Way back in 2000, Restaurant Hospitality named Smokey Bones Barbeque & Sports Bar a Concept of Tomorrow. Our assessment: Darden’s new BBQ chain had the potential to be the Next Big Thing. Thirteen years later and five years after being cut from the Darden team, Smokey Bones stands at 66 units. Last year, current owner Sun Capital Partners brought in Chris Artinian, until recently c.e.o. at Morton’s The Steakhouse, to turn around the brand, now known as Smokey Bones Bar & Fire Grill. We recently asked him about his rise to the top and how he plans to spark new growth.
Your first job at Morton’s was stocking the pantry, and you wound up in the executive suite, in charge of a national chain. How did you do it?
I was with Morton’s for 17 years, and 15 years after joining I was named c.e.o. I have always been very passionate about the restaurant business. When I left school I went into the insurance business, and I did well, but I didn’t enjoy it. I had a relationship with someone at Morton’s, and they gave me the opportunity to start at the bottom, work my way up and learn the business. I went from pantry cook to line cook, then server, captain, manager, regional manager, vice president, then made a quantum leap to the c.e.o. of the group. It was a very exciting time, and there’s no question it was hard work, but I had great people mentor me throughout the process and my timing was good. When I started at Morton’s the company had 18 restaurants; at the end we had 78.
What lessons/practices from Morton’s, if any, are you applying at Smokey Bones?
When you have people paying $113 per head compared to an $18 per head concept, a lot of people wonder what applications they can share. But service in general, excellence and the desire to be the best in class are not limited to fine dining. Whether you’re running an ice cream store, a car repair shop or a Smokey Bones, it’s all about hospitality.
We want to drive the culture and create a great working environment and fun atmosphere for our guests.
We want to make sure the food is a standout. We went through every menu item to see where we could improve and become the best in class in food and value.
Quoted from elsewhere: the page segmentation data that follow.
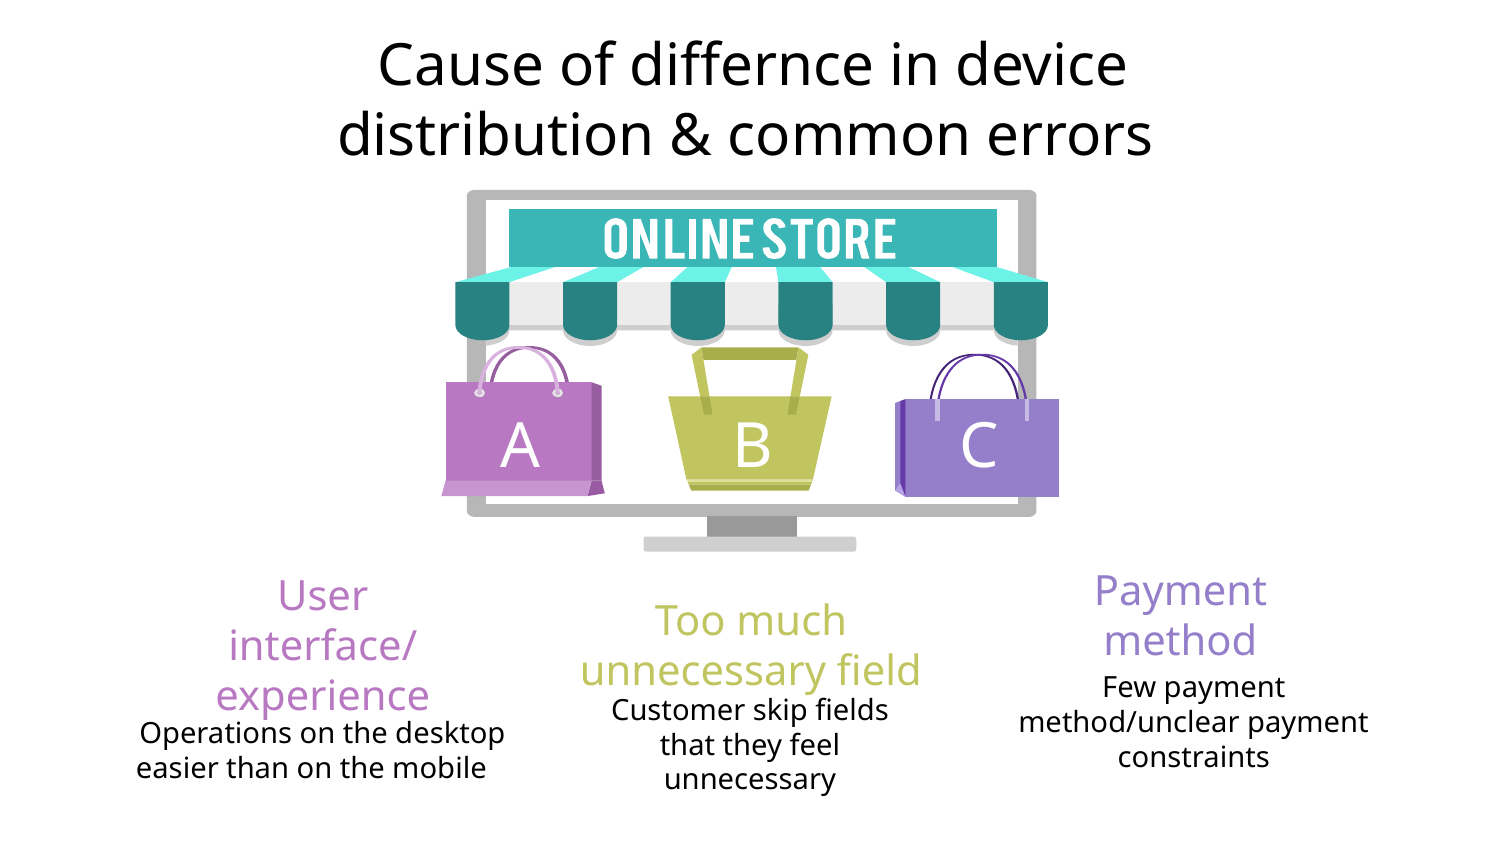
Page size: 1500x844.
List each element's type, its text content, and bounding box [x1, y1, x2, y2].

text_box Operations on the desktop easier than on the mobile [115, 697, 530, 802]
text_box User interface/ experience [163, 617, 483, 670]
text_box Payment method [1020, 587, 1341, 640]
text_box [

We made sure our burgers were the best, and we rolled out a new smoked brisket and macaroni and cheese and some exciting limited-time offers, such as smoked prime rib. We used our smokers to create great products that are incredibly well-received. We have started serving signature dishes that are not just barbecue, including pastas and infused burgers. And our new beverage program includes a great selection of beers as well as wine and spirits. We are bringing out great new margaritas and events to introduce them.
We are making sure we execute, at a very high level, the brand promise: great food and service in a fun atmosphere. When Roger Drake joined us in November as senior v.p. of marketing, he brought the ability to leverage public relations and social events in a way to keep the concept edgy and fun. We constantly have something to talk about.
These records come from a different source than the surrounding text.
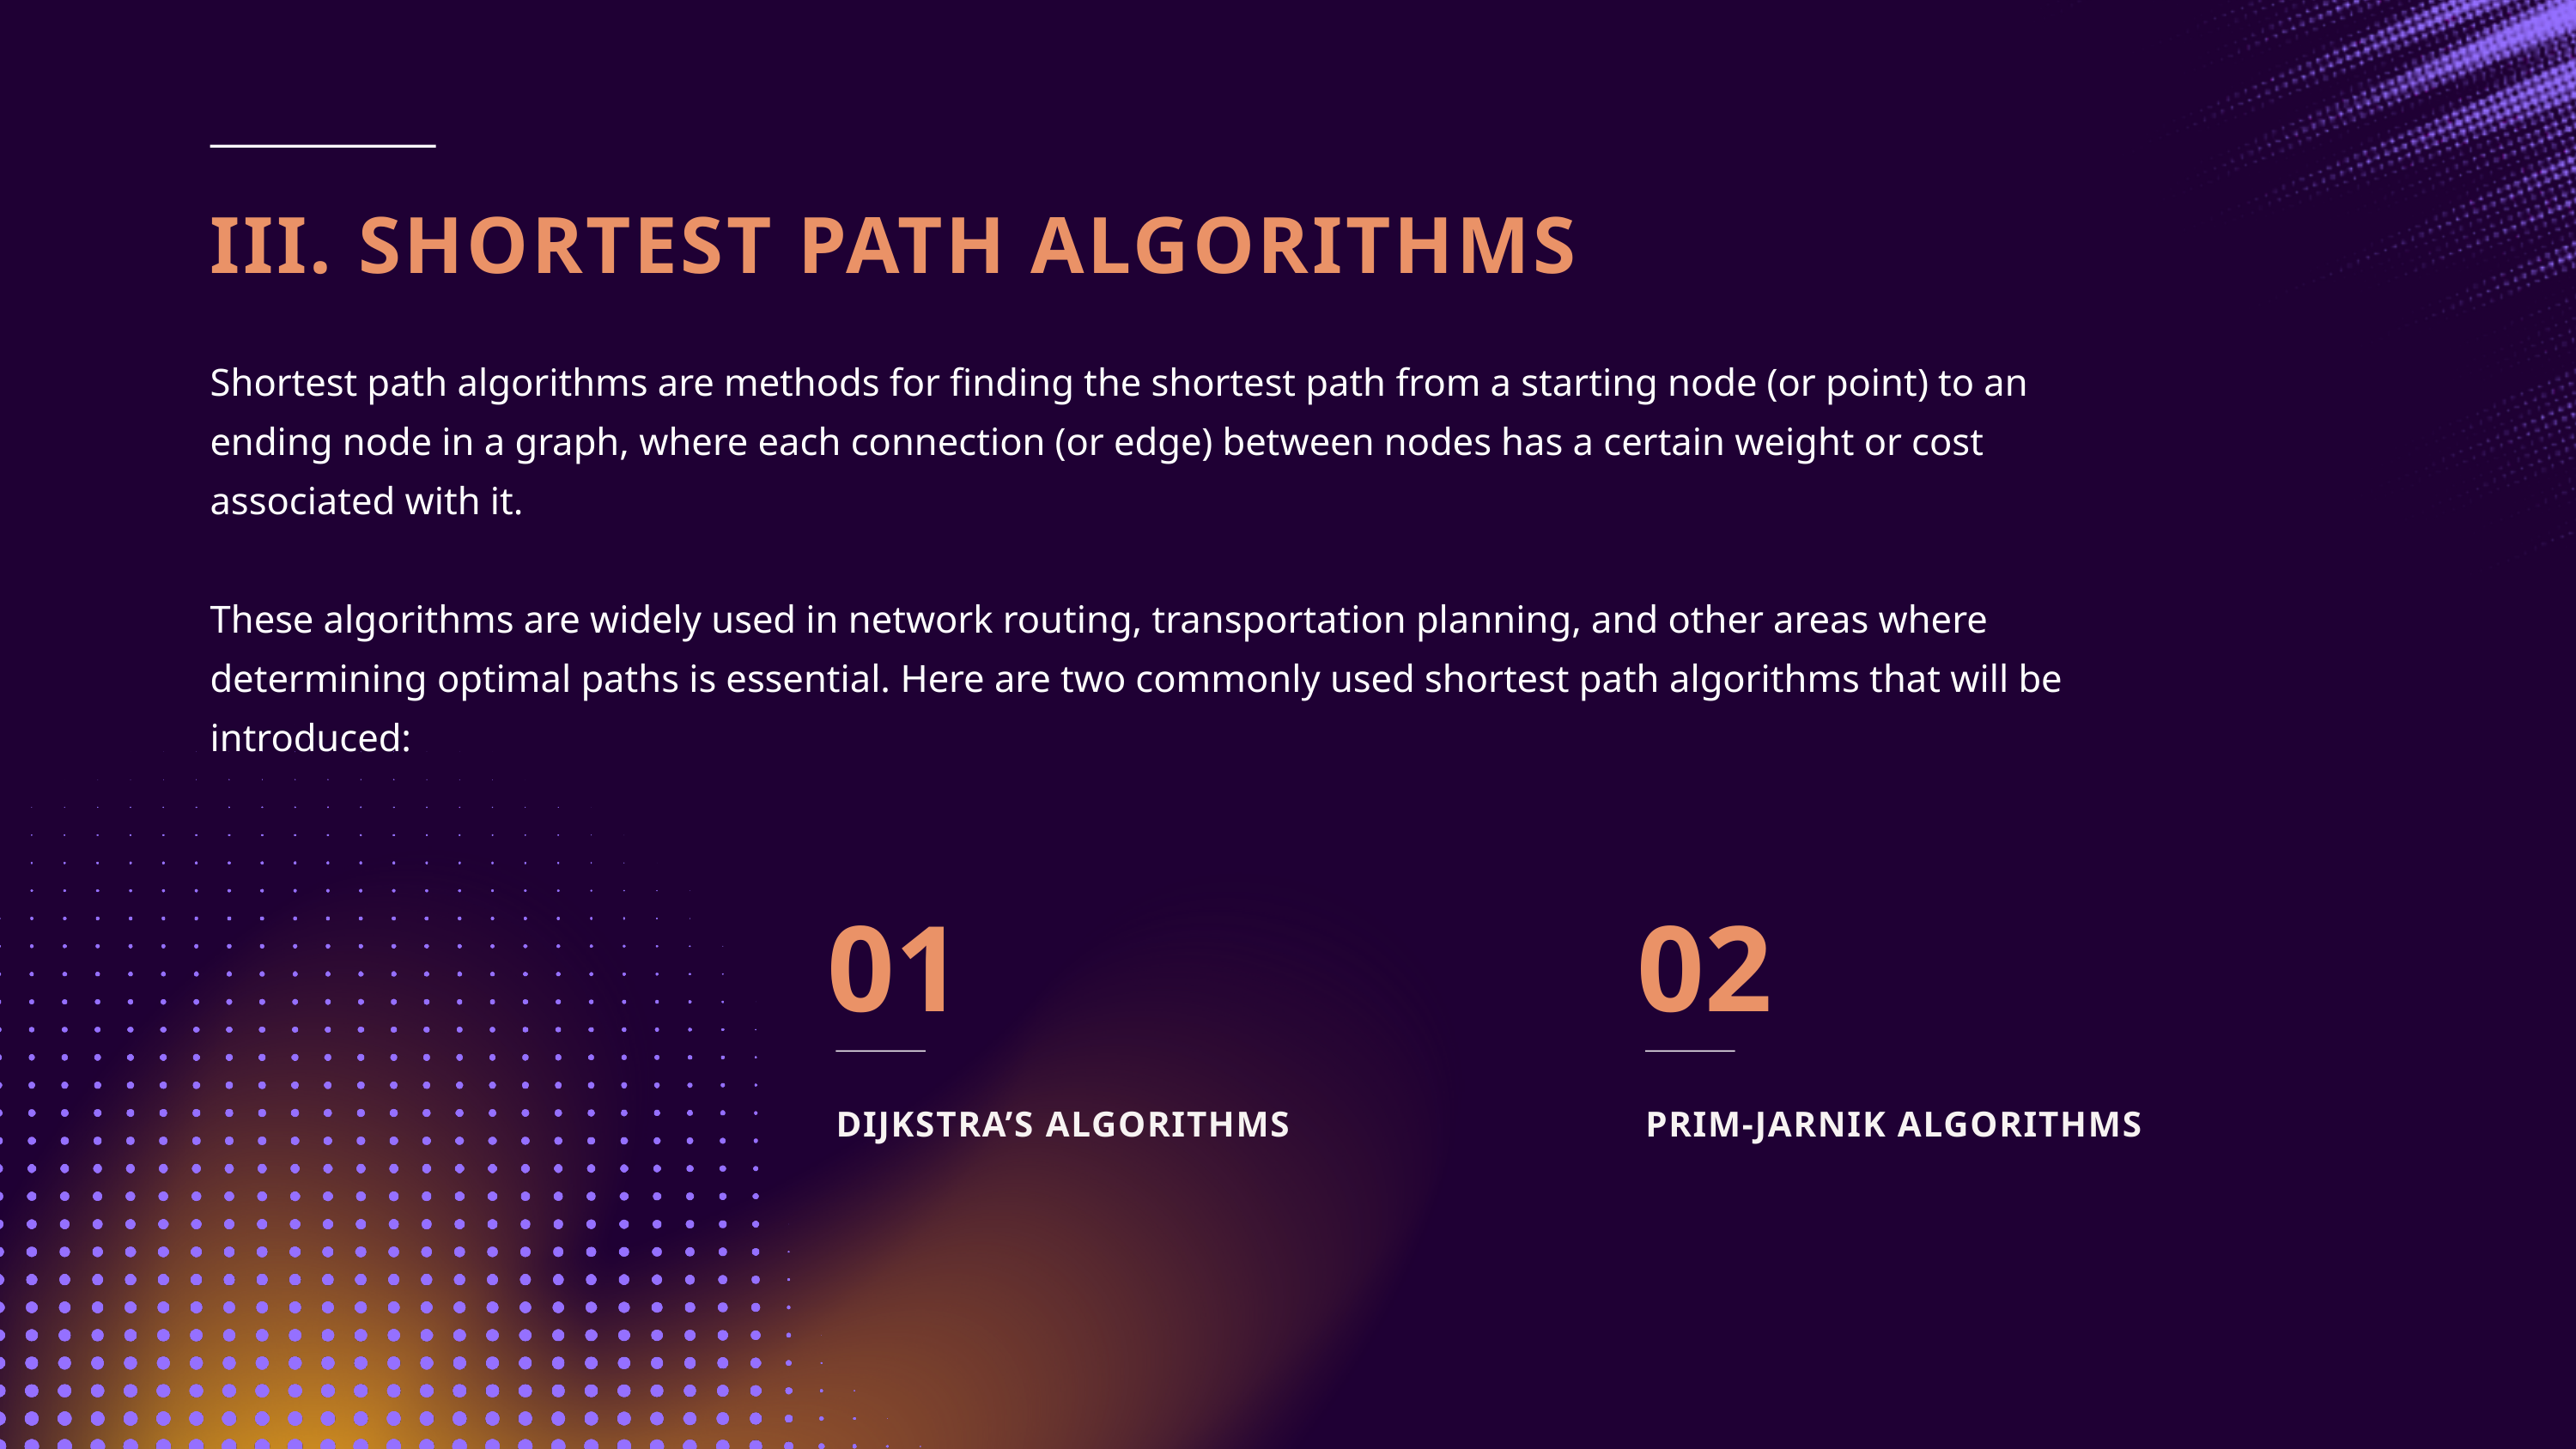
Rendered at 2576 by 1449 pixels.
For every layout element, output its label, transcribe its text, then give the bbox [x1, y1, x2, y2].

text_box PRIM-JARNIK ALGORITHMS [1645, 1091, 2219, 1144]
text_box [1870, 0, 2576, 608]
text_box [1128, 846, 1466, 1449]
text_box 01 [827, 861, 1005, 1036]
text_box Shortest path algorithms are methods for finding the shortest path from a starting node (or point) to an ending node in a graph, where each connection (or edge) between nodes has a certain weight or cost associated with it. These algorithms are widely used in network routing, transportation planning, and other areas where determining optimal paths is essential. Here are two commonly used shortest path algorithms that will be introduced: [210, 344, 2105, 760]
text_box III. SHORTEST PATH ALGORITHMS [210, 179, 1814, 289]
text_box [0, 724, 1128, 1449]
text_box 02 [1637, 861, 1814, 1036]
text_box DIJKSTRA’S ALGORITHMS [835, 1091, 1356, 1144]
How do you bring “fun” to the dining experience?
Through our “boneisms,” which are plays on words, through a great-looking staff, all wearing jeans and a tee shirt, suggesting that this is a place where it’s relaxed. We have HD TVs in all of our restaurants, so you can watch sports. At night we schedule a lot of events and offer games such as cornhole and karaoke. The music is upbeat, and as the hour gets later the volume goes up. The overall atmosphere is lively and fun, and it appeals to all ages. Our bread and butter is the dinner hour, when we see lots of families with children, but we will see every age demographic in our restaurant on any given day, which is cool.
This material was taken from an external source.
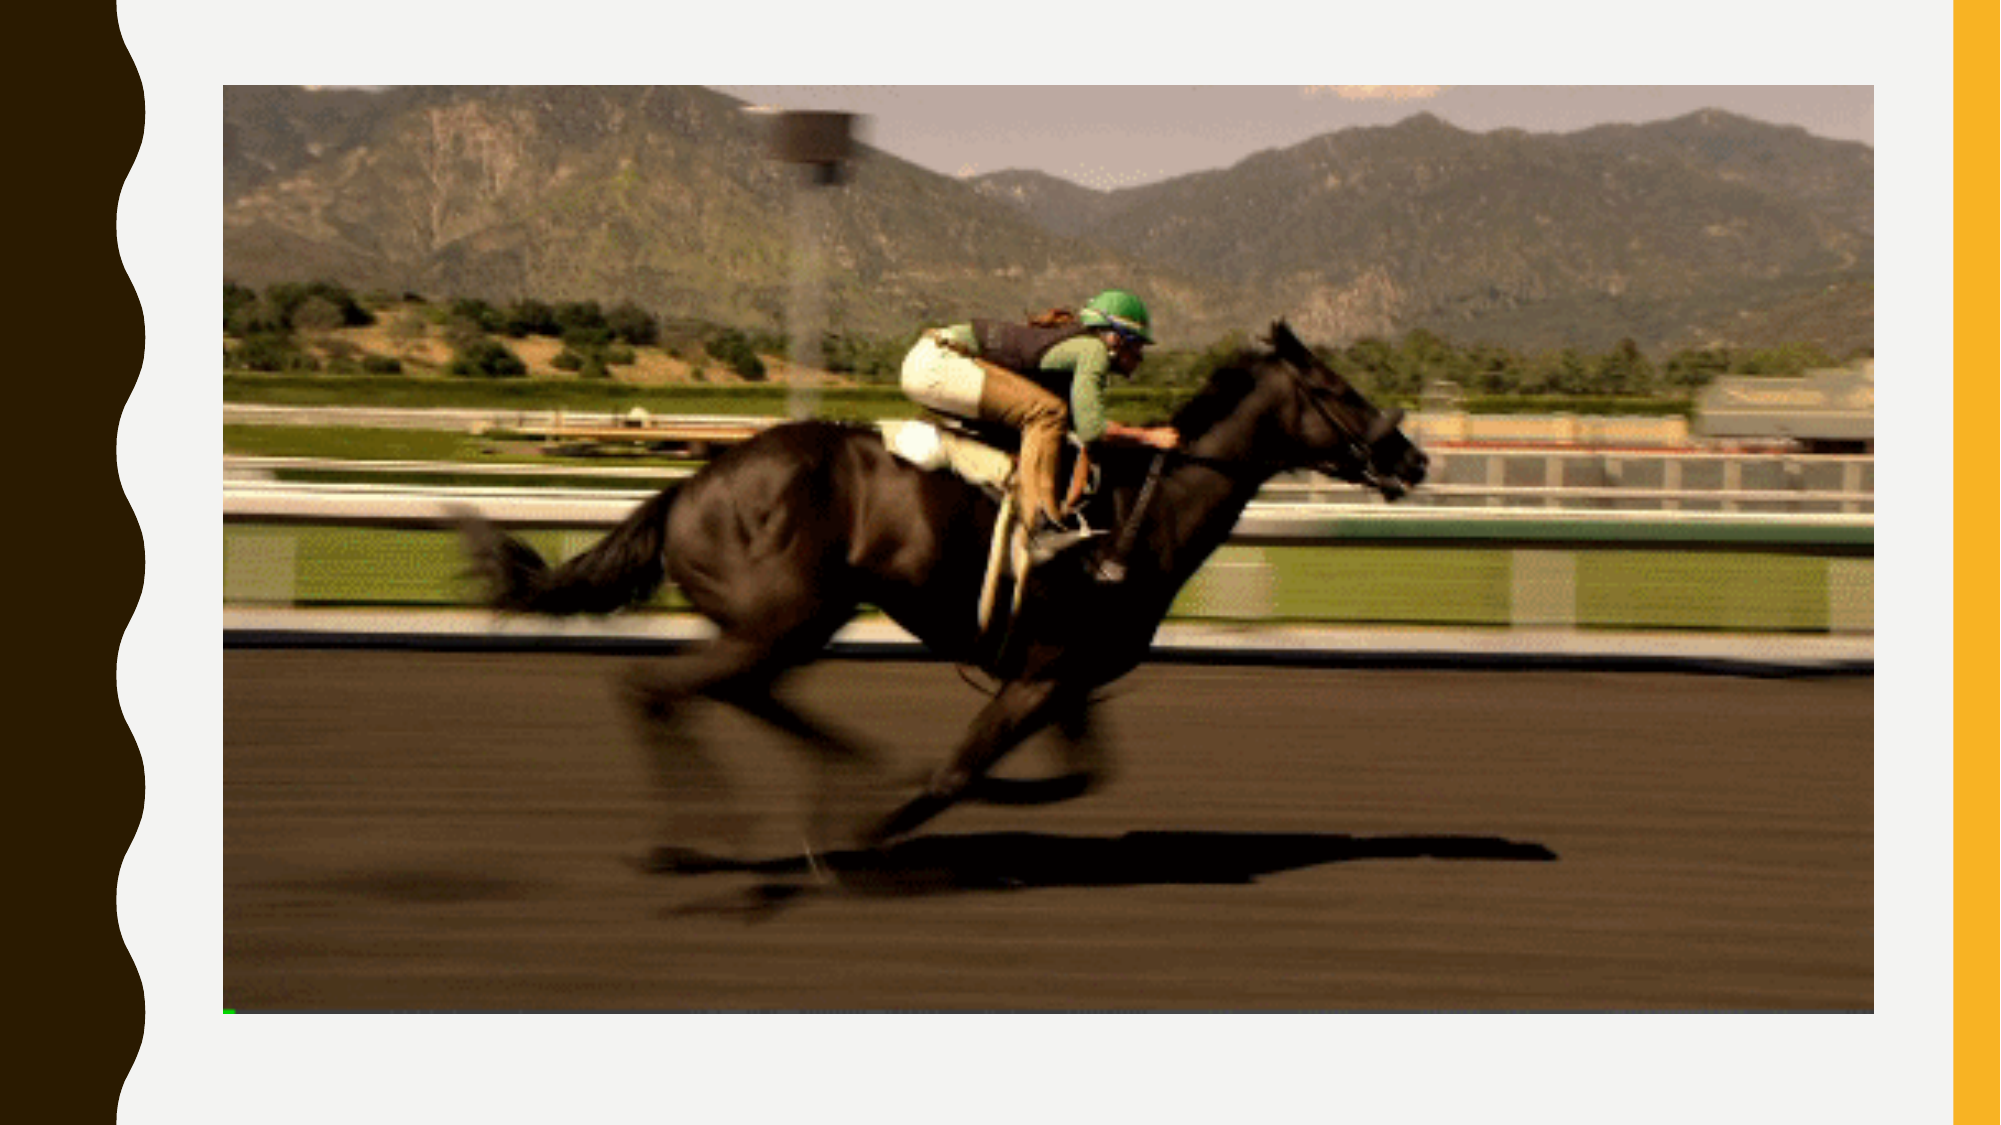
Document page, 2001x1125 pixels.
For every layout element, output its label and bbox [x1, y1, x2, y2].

picture [223, 85, 1874, 1014]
What’s your game plan to jump-start growth of Smokey Bones?
We have 66 today, and I think we could do 666 throughout the country. We are actively looking for new sites, and we expect to open at least two new locations by the end of 2013. We think success will continue to breed more growth and faster growth. We hope to open two to four new units this year, and six to eight in the following years. We’ll accelerate that if the economy supports expansion.
We have a strong base in Central and South Florida. We are in 17 states, all east of the Mississippi. We feel we can expand more in Atlanta, near Washington, DC, Virginia, Maryland, Boston and outside New York City. These are the easiest places to start, since we already have a presence and infrastructure in those markets.
We need to be disciplined about the brand. Everyone is excited, our guest satisfaction scores have really jumped over the last six months and we are happy. But the economy is unpredictable.